** Opening Data for this exercise block **
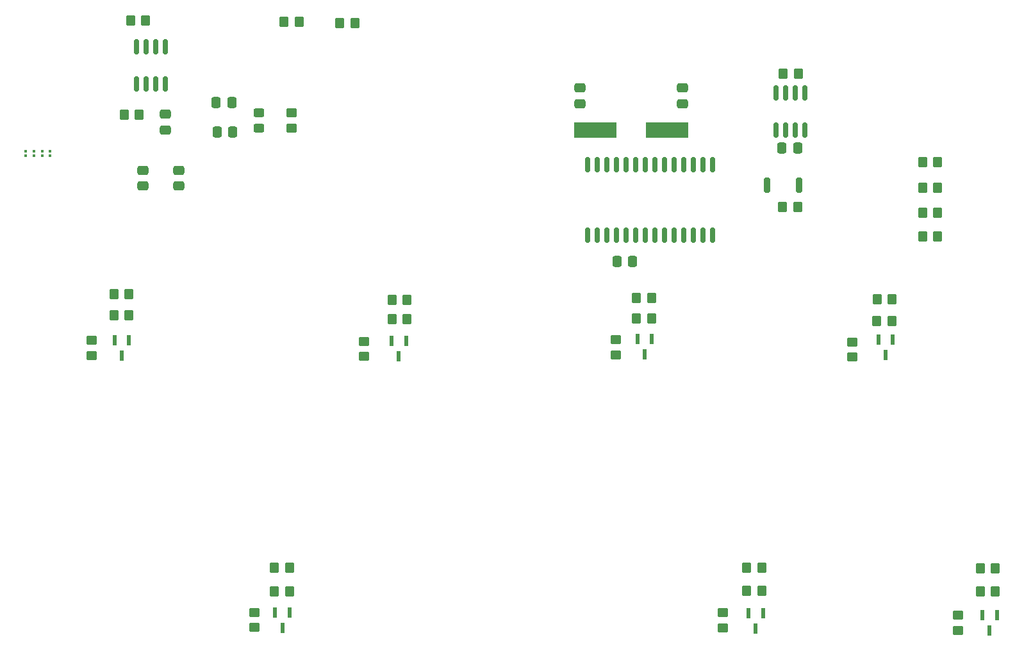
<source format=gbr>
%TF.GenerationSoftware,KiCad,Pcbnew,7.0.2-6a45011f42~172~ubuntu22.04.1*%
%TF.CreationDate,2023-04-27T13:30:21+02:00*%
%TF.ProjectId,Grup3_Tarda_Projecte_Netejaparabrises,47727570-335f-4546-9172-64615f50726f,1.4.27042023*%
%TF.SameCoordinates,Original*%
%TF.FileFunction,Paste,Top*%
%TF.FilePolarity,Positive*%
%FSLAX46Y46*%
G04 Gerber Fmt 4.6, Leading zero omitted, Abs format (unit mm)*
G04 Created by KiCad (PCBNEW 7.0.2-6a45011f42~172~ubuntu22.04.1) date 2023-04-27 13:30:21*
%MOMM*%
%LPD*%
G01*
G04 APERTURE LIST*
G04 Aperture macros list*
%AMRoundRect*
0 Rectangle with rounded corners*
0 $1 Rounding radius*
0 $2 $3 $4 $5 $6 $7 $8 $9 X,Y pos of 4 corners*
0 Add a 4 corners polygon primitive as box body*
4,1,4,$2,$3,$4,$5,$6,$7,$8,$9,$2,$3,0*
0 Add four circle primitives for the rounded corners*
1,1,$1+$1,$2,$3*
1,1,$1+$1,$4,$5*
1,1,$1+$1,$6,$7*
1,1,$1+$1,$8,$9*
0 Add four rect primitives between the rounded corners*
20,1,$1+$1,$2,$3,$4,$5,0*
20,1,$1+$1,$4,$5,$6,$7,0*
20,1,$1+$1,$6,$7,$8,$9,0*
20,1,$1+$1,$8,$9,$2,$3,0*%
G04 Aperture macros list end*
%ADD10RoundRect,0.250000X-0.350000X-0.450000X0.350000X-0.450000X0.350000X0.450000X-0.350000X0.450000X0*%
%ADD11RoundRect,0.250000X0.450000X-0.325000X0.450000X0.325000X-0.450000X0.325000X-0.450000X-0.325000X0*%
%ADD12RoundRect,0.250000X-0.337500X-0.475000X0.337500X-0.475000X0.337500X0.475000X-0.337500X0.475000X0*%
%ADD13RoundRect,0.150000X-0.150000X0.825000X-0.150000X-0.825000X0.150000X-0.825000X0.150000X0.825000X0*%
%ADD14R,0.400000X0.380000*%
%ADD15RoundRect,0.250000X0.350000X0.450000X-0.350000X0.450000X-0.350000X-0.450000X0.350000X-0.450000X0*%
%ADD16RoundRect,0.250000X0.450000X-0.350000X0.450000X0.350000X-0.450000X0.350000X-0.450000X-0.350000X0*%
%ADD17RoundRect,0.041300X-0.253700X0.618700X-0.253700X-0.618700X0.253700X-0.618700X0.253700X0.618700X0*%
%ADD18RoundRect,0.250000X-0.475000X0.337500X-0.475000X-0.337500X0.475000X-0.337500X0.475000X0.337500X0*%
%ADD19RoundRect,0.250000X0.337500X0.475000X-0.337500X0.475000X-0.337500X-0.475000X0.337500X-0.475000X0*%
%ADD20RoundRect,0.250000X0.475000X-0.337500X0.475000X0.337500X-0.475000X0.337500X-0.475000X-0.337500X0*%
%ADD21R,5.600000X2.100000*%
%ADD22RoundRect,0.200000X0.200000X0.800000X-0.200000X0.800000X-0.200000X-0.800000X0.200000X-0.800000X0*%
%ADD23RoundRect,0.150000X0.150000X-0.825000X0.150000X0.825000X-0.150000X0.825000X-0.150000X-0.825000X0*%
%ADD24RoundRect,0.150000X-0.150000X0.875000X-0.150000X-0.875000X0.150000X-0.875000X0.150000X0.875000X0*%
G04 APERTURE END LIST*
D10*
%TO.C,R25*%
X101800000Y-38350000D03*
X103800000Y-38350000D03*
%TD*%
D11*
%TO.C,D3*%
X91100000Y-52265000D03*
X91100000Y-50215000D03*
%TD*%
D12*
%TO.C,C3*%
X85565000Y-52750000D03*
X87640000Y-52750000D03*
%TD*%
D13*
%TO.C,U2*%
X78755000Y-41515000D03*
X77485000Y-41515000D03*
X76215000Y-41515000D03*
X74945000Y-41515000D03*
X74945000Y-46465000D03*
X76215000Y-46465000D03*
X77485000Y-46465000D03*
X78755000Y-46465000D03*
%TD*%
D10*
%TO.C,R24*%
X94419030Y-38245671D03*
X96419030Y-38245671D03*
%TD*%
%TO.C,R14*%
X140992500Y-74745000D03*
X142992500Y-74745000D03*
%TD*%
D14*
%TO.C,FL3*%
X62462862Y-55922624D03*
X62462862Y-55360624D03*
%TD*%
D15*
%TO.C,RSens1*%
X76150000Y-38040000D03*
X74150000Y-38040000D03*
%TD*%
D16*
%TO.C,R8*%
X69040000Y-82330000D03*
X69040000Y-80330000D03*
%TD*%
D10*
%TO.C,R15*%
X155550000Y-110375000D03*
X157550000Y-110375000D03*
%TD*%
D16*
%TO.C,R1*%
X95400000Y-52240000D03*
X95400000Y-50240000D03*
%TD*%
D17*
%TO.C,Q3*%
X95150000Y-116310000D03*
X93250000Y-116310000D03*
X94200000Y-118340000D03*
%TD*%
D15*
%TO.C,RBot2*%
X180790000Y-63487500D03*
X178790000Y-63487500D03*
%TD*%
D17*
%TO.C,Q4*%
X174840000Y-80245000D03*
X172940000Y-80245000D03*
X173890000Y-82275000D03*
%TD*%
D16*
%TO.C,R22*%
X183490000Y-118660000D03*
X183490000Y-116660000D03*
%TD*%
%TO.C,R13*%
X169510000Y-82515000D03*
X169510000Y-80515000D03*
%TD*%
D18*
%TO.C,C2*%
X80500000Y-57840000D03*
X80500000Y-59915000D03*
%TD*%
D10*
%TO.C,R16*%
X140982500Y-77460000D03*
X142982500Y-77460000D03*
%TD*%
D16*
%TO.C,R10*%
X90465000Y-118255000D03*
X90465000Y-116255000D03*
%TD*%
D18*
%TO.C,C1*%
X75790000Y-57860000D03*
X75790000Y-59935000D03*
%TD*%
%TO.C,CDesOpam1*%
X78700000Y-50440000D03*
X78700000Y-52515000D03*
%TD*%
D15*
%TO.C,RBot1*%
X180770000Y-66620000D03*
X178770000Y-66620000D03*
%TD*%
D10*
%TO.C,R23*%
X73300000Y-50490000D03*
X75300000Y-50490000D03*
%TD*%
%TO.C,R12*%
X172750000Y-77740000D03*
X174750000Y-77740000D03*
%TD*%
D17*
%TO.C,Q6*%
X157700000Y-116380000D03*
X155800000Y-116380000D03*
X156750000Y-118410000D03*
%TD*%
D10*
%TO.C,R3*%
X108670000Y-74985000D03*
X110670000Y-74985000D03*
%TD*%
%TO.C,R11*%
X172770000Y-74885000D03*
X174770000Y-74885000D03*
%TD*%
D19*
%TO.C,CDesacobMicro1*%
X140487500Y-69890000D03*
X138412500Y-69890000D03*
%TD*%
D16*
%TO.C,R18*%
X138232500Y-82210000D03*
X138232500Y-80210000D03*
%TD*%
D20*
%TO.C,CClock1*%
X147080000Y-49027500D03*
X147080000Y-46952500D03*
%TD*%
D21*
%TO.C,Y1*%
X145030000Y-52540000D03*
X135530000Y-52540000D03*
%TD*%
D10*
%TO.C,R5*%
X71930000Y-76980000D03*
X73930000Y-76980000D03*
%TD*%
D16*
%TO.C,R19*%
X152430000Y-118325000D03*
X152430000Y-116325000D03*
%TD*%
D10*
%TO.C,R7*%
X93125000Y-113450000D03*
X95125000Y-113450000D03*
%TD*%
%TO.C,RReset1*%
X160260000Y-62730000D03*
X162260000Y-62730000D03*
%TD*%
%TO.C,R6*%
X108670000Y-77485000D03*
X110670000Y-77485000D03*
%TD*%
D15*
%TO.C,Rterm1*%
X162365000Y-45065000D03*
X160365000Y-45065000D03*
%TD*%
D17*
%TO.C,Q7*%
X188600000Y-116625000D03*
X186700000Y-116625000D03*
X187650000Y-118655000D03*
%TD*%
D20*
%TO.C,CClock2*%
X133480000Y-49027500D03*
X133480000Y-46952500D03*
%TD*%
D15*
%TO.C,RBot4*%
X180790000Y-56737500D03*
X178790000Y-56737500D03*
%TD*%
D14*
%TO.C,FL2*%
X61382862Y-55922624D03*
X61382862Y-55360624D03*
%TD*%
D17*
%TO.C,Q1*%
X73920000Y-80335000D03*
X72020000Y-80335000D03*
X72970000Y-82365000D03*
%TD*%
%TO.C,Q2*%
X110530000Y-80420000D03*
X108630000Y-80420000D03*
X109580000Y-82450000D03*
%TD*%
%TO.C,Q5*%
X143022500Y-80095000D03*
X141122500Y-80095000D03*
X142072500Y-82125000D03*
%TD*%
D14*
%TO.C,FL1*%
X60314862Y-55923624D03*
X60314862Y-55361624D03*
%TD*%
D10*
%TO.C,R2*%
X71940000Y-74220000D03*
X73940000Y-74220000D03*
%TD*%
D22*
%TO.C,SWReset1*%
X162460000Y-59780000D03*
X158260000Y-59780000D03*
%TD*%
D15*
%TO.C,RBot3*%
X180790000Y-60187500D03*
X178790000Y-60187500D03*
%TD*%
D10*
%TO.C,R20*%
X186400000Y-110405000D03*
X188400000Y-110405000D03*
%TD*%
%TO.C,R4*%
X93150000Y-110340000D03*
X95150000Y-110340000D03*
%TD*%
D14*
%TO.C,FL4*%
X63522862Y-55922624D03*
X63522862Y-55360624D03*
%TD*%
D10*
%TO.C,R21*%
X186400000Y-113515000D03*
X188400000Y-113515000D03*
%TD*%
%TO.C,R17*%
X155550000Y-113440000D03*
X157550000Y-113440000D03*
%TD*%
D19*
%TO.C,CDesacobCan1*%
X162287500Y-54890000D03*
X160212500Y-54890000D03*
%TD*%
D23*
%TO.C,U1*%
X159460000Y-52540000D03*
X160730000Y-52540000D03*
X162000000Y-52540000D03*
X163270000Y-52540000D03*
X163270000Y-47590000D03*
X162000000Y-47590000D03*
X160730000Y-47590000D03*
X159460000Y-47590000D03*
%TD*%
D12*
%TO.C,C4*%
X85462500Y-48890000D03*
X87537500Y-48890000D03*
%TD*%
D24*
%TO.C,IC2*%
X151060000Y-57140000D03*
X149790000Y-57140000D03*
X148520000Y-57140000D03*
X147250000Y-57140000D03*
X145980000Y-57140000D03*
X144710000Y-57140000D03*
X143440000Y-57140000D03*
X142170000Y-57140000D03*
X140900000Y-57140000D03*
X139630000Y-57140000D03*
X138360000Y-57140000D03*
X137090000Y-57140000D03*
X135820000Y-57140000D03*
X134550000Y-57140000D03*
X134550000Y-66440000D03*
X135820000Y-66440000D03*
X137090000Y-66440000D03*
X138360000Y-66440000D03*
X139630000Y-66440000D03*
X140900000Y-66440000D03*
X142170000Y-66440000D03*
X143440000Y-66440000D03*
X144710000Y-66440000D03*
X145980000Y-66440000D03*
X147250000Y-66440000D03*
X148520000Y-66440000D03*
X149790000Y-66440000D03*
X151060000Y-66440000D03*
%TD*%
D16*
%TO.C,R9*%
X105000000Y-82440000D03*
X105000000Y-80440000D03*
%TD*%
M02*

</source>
** Closing Data for this exercise block **
**Exercise brief:** Look above for the line with "X157550000Y-110375000D03*" and the line with "X183490000Y-118660000D03*"; transcribe both and all lines in between, exactly, and nothing else.

**Written answer:**
X157550000Y-110375000D03*
%TD*%
D16*
%TO.C,R1*%
X95400000Y-52240000D03*
X95400000Y-50240000D03*
%TD*%
D17*
%TO.C,Q3*%
X95150000Y-116310000D03*
X93250000Y-116310000D03*
X94200000Y-118340000D03*
%TD*%
D15*
%TO.C,RBot2*%
X180790000Y-63487500D03*
X178790000Y-63487500D03*
%TD*%
D17*
%TO.C,Q4*%
X174840000Y-80245000D03*
X172940000Y-80245000D03*
X173890000Y-82275000D03*
%TD*%
D16*
%TO.C,R22*%
X183490000Y-118660000D03*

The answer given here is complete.